### Work required
Every line of the data below is to be retyped exactly.

### Collected material
•••
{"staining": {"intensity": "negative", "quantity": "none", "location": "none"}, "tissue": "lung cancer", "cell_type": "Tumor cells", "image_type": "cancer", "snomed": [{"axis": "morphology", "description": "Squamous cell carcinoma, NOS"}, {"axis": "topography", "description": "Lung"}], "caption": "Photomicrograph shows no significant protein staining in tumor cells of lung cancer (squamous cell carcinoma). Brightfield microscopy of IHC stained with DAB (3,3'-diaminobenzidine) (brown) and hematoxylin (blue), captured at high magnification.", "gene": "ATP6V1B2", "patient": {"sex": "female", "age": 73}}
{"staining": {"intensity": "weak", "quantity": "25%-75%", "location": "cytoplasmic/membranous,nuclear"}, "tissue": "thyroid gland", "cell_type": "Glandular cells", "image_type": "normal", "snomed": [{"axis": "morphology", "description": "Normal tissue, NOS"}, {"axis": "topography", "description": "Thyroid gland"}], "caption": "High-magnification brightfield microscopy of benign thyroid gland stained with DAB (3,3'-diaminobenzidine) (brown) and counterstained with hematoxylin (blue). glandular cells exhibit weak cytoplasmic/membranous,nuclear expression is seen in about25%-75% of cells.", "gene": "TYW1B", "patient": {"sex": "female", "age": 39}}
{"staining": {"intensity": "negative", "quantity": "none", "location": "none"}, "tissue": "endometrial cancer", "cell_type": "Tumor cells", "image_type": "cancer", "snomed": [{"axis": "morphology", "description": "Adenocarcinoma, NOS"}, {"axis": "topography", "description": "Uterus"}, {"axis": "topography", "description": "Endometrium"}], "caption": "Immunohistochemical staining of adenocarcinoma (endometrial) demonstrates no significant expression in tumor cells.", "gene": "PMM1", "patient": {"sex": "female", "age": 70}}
•••
### Task response
{"staining": {"intensity": "negative", "quantity": "none", "location": "none"}, "tissue": "lung cancer", "cell_type": "Tumor cells", "image_type": "cancer", "snomed": [{"axis": "morphology", "description": "Squamous cell carcinoma, NOS"}, {"axis": "topography", "description": "Lung"}], "caption": "Photomicrograph shows no significant protein staining in tumor cells of lung cancer (squamous cell carcinoma). Brightfield microscopy of IHC stained with DAB (3,3'-diaminobenzidine) (brown) and hematoxylin (blue), captured at high magnification.", "gene": "ATP6V1B2", "patient": {"sex": "female", "age": 73}}
{"staining": {"intensity": "weak", "quantity": "25%-75%", "location": "cytoplasmic/membranous,nuclear"}, "tissue": "thyroid gland", "cell_type": "Glandular cells", "image_type": "normal", "snomed": [{"axis": "morphology", "description": "Normal tissue, NOS"}, {"axis": "topography", "description": "Thyroid gland"}], "caption": "High-magnification brightfield microscopy of benign thyroid gland stained with DAB (3,3'-diaminobenzidine) (brown) and counterstained with hematoxylin (blue). glandular cells exhibit weak cytoplasmic/membranous,nuclear expression is seen in about25%-75% of cells.", "gene": "TYW1B", "patient": {"sex": "female", "age": 39}}
{"staining": {"intensity": "negative", "quantity": "none", "location": "none"}, "tissue": "endometrial cancer", "cell_type": "Tumor cells", "image_type": "cancer", "snomed": [{"axis": "morphology", "description": "Adenocarcinoma, NOS"}, {"axis": "topography", "description": "Uterus"}, {"axis": "topography", "description": "Endometrium"}], "caption": "Immunohistochemical staining of adenocarcinoma (endometrial) demonstrates no significant expression in tumor cells.", "gene": "PMM1", "patient": {"sex": "female", "age": 70}}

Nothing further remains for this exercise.